Nesse contexto de fragmentação paradigmática, onde a cultura cede lugar ao mero entretenimento atrelado ao consumismo, falar em DDHH e direitos dos povos torna-se um pressuposto básico de uma educação que vise a modificar as relações entre pessoas e grupos, dentro de uma ética da tolerância e do respeito ao diferente. Isso não significa, entretanto, administrar uma sociedade anárquica. Os direitos grupais, étnicos e coletivos devem estar em harmonia com os direitos individuais, de tal modo que a defesa destes represente uma consolidação daqueles. Caso contrário, seremos capazes de admitir o direito de o seresteiro da madrugada incomodar o sono de todos os moradores da rua; o direito do fazendeiro de ampliar suas terras para dentro de uma reserva indígena; e o direito de uma nação impor seu modelo econômico a outra.

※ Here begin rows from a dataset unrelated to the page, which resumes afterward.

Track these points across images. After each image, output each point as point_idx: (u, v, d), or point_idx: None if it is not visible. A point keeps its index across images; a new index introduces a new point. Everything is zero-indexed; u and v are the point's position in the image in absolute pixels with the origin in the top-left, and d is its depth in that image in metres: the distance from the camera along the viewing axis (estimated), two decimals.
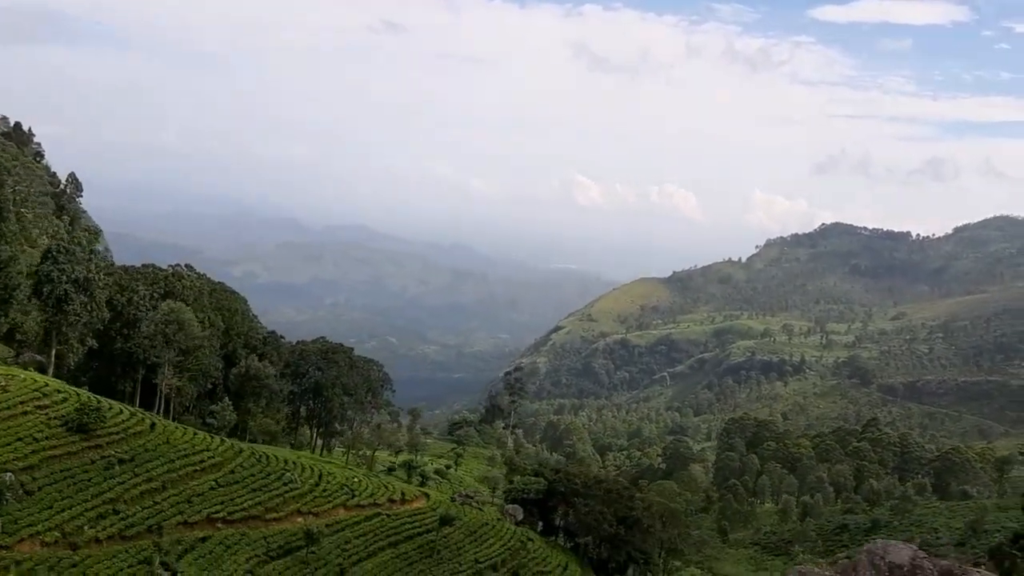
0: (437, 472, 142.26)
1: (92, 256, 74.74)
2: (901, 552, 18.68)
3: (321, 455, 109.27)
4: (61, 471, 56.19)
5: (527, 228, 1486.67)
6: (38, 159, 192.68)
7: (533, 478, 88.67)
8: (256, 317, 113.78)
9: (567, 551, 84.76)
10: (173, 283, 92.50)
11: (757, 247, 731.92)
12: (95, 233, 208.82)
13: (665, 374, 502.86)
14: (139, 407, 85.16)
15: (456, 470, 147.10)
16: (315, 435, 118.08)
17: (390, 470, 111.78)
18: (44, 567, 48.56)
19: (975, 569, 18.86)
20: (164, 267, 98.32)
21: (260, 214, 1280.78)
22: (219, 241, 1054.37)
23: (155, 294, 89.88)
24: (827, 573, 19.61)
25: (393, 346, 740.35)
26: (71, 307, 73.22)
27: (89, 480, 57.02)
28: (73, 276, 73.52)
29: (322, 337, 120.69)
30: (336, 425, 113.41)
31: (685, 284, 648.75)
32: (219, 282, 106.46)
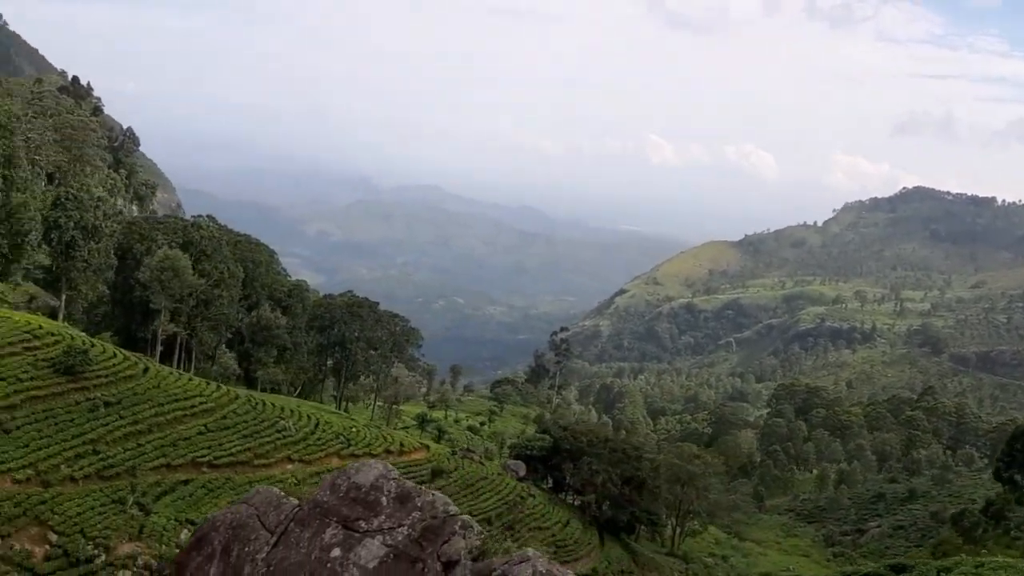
0: (470, 428, 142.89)
1: (100, 204, 75.53)
2: (369, 472, 17.32)
3: (346, 410, 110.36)
4: (43, 411, 56.98)
5: (596, 189, 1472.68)
6: (96, 113, 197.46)
7: (539, 435, 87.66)
8: (284, 270, 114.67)
9: (573, 508, 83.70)
10: (192, 233, 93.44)
11: (834, 211, 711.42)
12: (152, 187, 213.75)
13: (731, 340, 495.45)
14: (159, 356, 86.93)
15: (489, 427, 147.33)
16: (341, 388, 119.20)
17: (420, 424, 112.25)
18: (10, 503, 49.33)
19: (429, 490, 17.54)
20: (187, 218, 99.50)
21: (332, 172, 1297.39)
22: (293, 198, 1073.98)
23: (173, 243, 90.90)
24: (288, 495, 18.37)
25: (460, 307, 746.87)
26: (78, 253, 74.42)
27: (71, 421, 57.74)
28: (81, 223, 74.60)
29: (350, 291, 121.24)
30: (361, 378, 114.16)
31: (757, 248, 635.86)
32: (244, 234, 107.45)
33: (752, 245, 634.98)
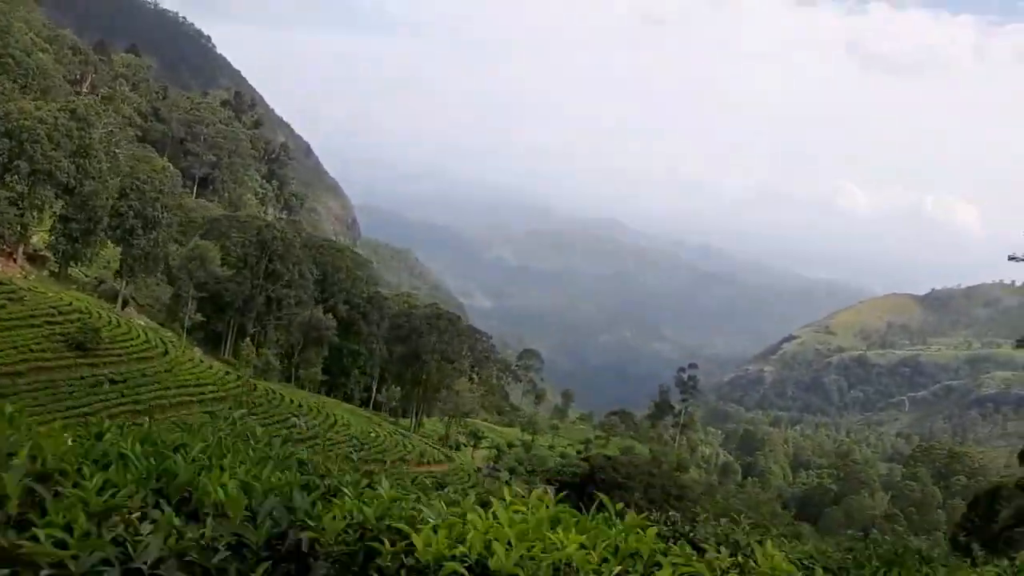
0: (562, 455, 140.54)
1: (161, 196, 80.00)
2: None
3: (420, 423, 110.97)
4: (46, 381, 60.44)
5: (781, 231, 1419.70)
6: (256, 127, 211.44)
7: (579, 462, 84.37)
8: (369, 279, 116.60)
9: None
10: (265, 233, 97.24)
11: None
12: (301, 198, 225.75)
13: (904, 399, 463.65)
14: (230, 351, 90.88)
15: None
16: (418, 399, 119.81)
17: (474, 440, 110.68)
18: None
19: None
20: (265, 219, 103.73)
21: (514, 200, 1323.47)
22: (475, 223, 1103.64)
23: (248, 241, 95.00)
24: None
25: (627, 340, 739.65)
26: (137, 242, 79.00)
27: (70, 394, 60.88)
28: (142, 213, 79.20)
29: (434, 304, 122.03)
30: (435, 391, 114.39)
31: (943, 304, 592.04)
32: (326, 239, 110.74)
33: (939, 300, 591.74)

Não se deve, pois, confundir direitos com privilégios, nem admitir que a ganância material se sobreponha à indelével sacralidade da vida humana.
Esse ideal só será alcançado quando escolas, Igrejas, instituições religiosas e movimentos sociais, Estado e empresas privadas, se tornarem agentes pedagógicos capazes de educar pessoas e grupos numa atitude que as faça sentir, pensar e agir segundo o pleno respeito aos DDHH e aos direitos dos povos.
Como fazer isso talvez represente um desafio que só possa ser efetivamente respondido pela metodologia de educação popular combinada com o poder de difusão dos veículos de comunicação de massa. Que tal uma simulação pedagógica onde um branco se sinta na situação de um negro descriminado pela cor de sua pele? Ou uma comunidade europeia subjugada, em um exercício pedagógico, a práticas e costumes próprios de uma comunidade africana ou indígena?
Quando nos situamos no lugar do outro, isso representa uma mudança em nosso lugar social e se reflete na mudança de nosso lugar epistêmico. Do lugar do outro nenhuma pessoa retorna igual. O difícil é estender pontes a essa ilha egocêntrica que nos faz ver o mundo e as pessoas pela ótica de nossa geografia individual ou grupal - e este é exatamente o papel de uma pedagogia centrada nos DDHH.